### Exercise directions
Please write out the material below word for word, leaving out the pictures.
─── Listing
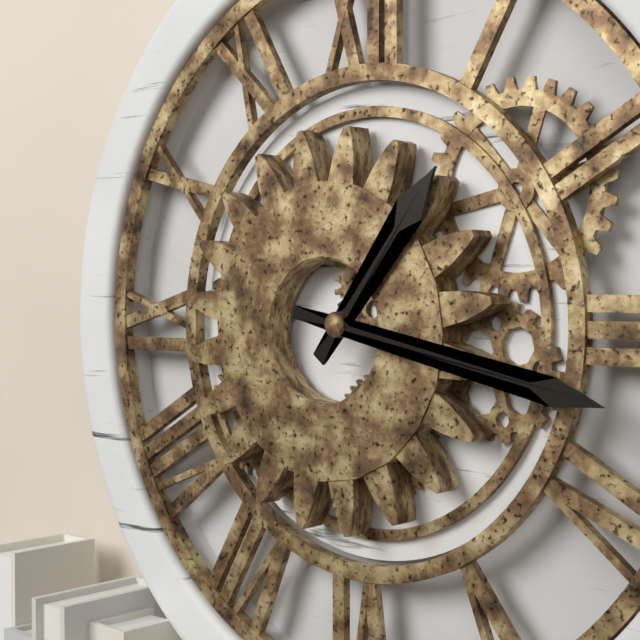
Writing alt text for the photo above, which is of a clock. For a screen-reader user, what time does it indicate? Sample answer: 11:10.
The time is 1:17
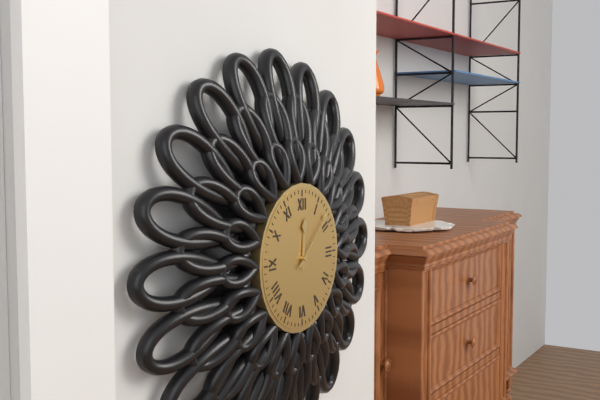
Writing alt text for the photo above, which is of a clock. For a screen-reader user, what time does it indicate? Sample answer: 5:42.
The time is 12:08
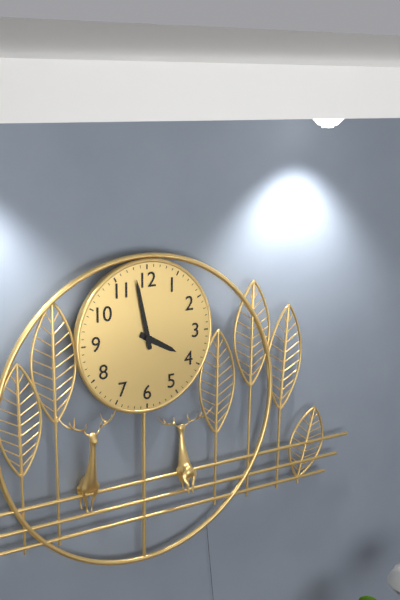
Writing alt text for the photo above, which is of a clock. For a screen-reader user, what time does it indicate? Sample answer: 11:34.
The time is 3:58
──────
### Result
Writing alt text for the photo above, which is of a clock. For a screen-reader user, what time does it indicate? Sample answer: 11:10.
The time is 1:17
Writing alt text for the photo above, which is of a clock. For a screen-reader user, what time does it indicate? Sample answer: 5:42.
The time is 12:08
Writing alt text for the photo above, which is of a clock. For a screen-reader user, what time does it indicate? Sample answer: 11:34.
The time is 3:58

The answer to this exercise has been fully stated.